I have to admit I'm afraid of death and open this topic for those who want to reply sincerely and helpfully.
It's the transition of this life, leaving it.....I guess it's about being deceived somehow in the end to follow a false spirit. It's crazy but true. I'll post this as not to hijack your post here. I've been wanting to post for some time, but don't want the post waylaid.
I watched my father refuse Christ at the end of his 83 years. A pastor visited him and this was good in my eyes as he was close to my father's age and I believed he might have been more credible than his daughter. There was no "believing and receiving" that I know of...at least no outwardly. I watched my father reach upwards, smile and pass on as if he saw someone and was happy. But, he was on morphine which I believe can cause hallucinations? I don't look at that as any kind of "sign".
I want to pass freely without fear from this life. I know the scripture, "absent from the body, present with the Lord." I also know the scripture, "If any man's work shall be burned, he shall suffer loss: but he himself shall be saved; yet so as by fire."

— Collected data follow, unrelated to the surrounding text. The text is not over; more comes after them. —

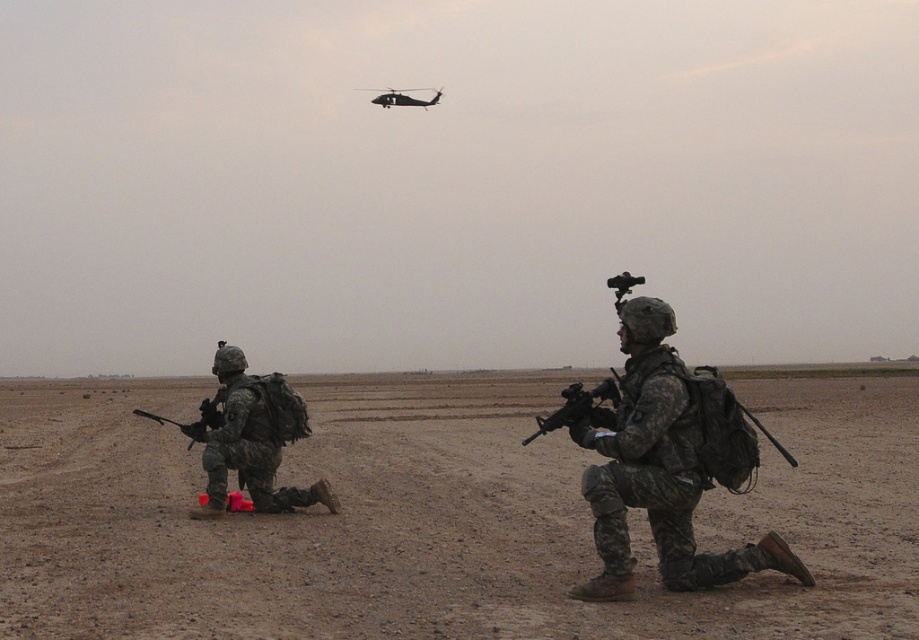
Question: Does matte black rifle at center have a greater width compared to matte black rifle at left?

Choices:
 (A) no
 (B) yes

Answer: (A)

Question: Does camouflage fabric uniform at left appear over black matte helicopter at upper center?

Choices:
 (A) no
 (B) yes

Answer: (A)

Question: Which point appears closest to the camera in this image?

Choices:
 (A) (546, 419)
 (B) (447, 444)
 (C) (182, 428)
 (D) (271, 451)

Answer: (A)

Question: Does camouflage fabric uniform at left appear on the right side of matte black rifle at center?

Choices:
 (A) no
 (B) yes

Answer: (A)

Question: Among these points, which one is farthest from the camera?

Choices:
 (A) (581, 385)
 (B) (734, 588)

Answer: (A)

Question: Based on their relative distances, which object is nearer to the dull brown dirt at center?

Choices:
 (A) matte black rifle at left
 (B) matte black rifle at center

Answer: (B)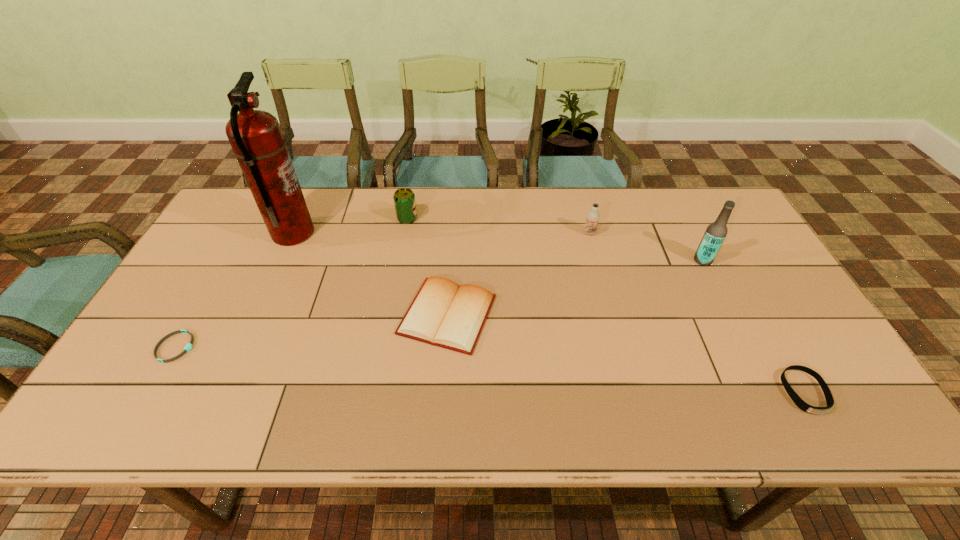
Find the location of a particular element. The width and height of the screenshot is (960, 540). the tallest object is located at coordinates (256, 138).

Find the location of a particular element. Image resolution: width=960 pixels, height=540 pixels. fire extinguisher is located at coordinates (256, 138).

Locate an element on the screen. This screenshot has height=540, width=960. the sixth shortest object is located at coordinates (716, 232).

This screenshot has height=540, width=960. Identify the location of the second object from right to left. (716, 232).

Find the location of `chocolate milk`. chocolate milk is located at coordinates (593, 216).

You are a GUI agent. You are given a task and a screenshot of the screen. Output one action in this format:
    pyautogui.click(x=<x>, y=<y>)
    Task: Click on the beer can
    
    Given the screenshot: What is the action you would take?
    pyautogui.click(x=404, y=199)

Find the location of a particular element. the fifth tallest object is located at coordinates (443, 313).

Identify the location of the sixth tallest object. This screenshot has width=960, height=540. (801, 404).

Where is `the taller wristband`? the taller wristband is located at coordinates (801, 404).

Image resolution: width=960 pixels, height=540 pixels. Identify the location of the shorter wristband. (188, 347).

Finally, I want to serve the Lord with my life now that I'm 62 and done parenting and such and could just go to Haiti for six months each year to help however or whatever. I don't need to work any more but do so to "contribute" to life. I believe my husband would not be keen on this.....he does not have that burden for sure. I don't want to go against him at all.
SO, the last scripture, "If any man's work shall be burned, he shall suffer loss: but he himself shall be saved; yet so as by fire." seems to apply to me.
Thank you for your insights as offered.